Purpose charts the course, data reveals the experience
Smart organizations understand that the experience of change remains a human one, and people respond to change in vastly different ways. The key, therefore, to delivering effective change management programs lies in creating an experience that is purposeful, insightful, personalized and immersive. Beginning with and continually revisiting the ‘why’ throughout the change management experience sets a powerful condition for success.
With a purpose defined and continually communicated, it then becomes critical to know how the proposed change is ‘hitting’ an often large, complex population of people. Here technological and analytical advances are having a significant impact on the ability to intelligently segment a change population, understand how they interact and work, and track their experiences with a proposed change, all in time to intervene and enable as needed.

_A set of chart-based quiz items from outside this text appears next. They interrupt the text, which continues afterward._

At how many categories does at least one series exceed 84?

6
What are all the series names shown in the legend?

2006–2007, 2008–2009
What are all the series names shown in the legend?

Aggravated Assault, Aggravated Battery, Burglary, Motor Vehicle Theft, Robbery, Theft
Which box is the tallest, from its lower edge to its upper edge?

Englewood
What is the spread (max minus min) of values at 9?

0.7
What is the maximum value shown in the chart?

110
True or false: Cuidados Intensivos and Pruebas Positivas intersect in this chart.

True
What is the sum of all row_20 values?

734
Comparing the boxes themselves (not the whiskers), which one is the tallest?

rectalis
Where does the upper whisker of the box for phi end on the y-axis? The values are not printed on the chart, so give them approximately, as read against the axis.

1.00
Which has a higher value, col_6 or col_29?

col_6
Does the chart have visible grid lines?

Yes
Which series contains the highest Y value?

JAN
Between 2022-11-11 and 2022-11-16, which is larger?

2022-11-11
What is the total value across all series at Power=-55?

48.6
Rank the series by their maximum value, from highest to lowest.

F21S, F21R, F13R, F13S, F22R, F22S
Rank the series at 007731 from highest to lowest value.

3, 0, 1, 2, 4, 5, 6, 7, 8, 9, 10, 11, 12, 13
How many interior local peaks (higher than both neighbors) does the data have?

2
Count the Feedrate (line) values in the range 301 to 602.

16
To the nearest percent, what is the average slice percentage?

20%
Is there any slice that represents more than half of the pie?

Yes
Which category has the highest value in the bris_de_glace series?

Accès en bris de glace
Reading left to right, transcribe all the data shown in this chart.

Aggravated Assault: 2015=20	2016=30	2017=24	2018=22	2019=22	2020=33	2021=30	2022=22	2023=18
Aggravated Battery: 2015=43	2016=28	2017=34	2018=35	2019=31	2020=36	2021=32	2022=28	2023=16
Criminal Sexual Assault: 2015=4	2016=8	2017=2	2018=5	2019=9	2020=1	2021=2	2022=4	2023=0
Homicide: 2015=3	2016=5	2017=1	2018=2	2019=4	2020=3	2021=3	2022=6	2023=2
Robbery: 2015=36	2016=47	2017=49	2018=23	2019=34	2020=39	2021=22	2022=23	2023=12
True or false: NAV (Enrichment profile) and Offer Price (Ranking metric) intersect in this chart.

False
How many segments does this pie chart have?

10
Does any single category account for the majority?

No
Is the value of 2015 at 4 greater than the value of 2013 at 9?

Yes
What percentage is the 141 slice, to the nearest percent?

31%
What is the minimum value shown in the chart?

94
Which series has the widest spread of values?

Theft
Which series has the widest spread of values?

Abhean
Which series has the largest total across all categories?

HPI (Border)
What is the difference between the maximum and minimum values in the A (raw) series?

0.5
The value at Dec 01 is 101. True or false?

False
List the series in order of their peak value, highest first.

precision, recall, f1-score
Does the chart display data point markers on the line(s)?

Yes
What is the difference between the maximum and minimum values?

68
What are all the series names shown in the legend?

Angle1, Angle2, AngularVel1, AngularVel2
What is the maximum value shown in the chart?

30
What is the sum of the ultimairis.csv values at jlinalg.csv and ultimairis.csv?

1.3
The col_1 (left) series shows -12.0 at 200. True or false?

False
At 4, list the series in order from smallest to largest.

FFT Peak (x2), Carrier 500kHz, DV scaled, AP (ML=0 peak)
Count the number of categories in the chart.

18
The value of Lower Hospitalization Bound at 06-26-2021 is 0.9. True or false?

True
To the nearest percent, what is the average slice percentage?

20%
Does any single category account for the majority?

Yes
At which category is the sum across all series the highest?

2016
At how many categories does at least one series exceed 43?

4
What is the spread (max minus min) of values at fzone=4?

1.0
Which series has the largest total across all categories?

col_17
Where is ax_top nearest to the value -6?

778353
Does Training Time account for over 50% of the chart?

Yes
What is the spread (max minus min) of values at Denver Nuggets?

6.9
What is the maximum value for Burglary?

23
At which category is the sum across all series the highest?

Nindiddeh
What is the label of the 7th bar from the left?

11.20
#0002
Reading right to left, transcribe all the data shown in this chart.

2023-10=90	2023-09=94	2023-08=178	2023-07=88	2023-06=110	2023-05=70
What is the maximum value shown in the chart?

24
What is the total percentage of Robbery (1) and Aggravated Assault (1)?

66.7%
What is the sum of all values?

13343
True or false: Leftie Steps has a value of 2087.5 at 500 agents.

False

Consider segmentation. Traditional methods were limited by the analysis of factors, such as level, title, function or business unit. But new approaches enable these demarcations to be supplemented by psychological factors as well, measuring whether a group tends to ‘lean into’ change or shy away from it, or how they like to consume and process new ideas and information. And the combination of traditional segmentation techniques with the new is proving to be particularly powerful.
New methods and technologies are also revealing the ‘true’ organization as well: who talks to whom, who influences whom, and the specific people that must be brought ‘onboard’ for the change to take root and stick. It is often the case that the real leaders of an organization are not always the ones listed on an organizational chart, and that information flows in ways that are very different than official channels. Knowledge of both provides critical influence.
Finally, we are much better at measuring and analyzing not only how a change program is affecting a given population, but what they think and feel by supplementing traditional survey-based methods with new ones rooted in natural language processing of unstructured data — the very words employees use when they speak in their own voice.
This ultimate impact of these advances is that leaders can understand how capably their organization is handling change, both at the macro and micro levels. More importantly, they can point to areas where action is needed; where transformation is stalling, or where key groups need more direction, earlier inclusion and participation, or clearer communication to become more fully immersed in the change’s success.
Making a science of the art
Digital technologies and new analytical techniques are helping change practitioners to turn the art of change management into much more of a science, and we are at the beginning of what will surely be a long journey.
Over the long term, the effectiveness of these tools will improve exponentially as businesses gather increasing volumes of change and people-focused data. Similarly, as artificial intelligence is more deeply connected with human intuition, companies will be better positioned to initiate, track and manage change. Managers will have clearer insight into placing the right people in the right roles — and be armed with real time dashboards that keep track of what matters. Combined with a people-focused, purpose-driven approach to change management, these technologies are playing a powerful role in creating employee experiences that not only survive change but thrive in it.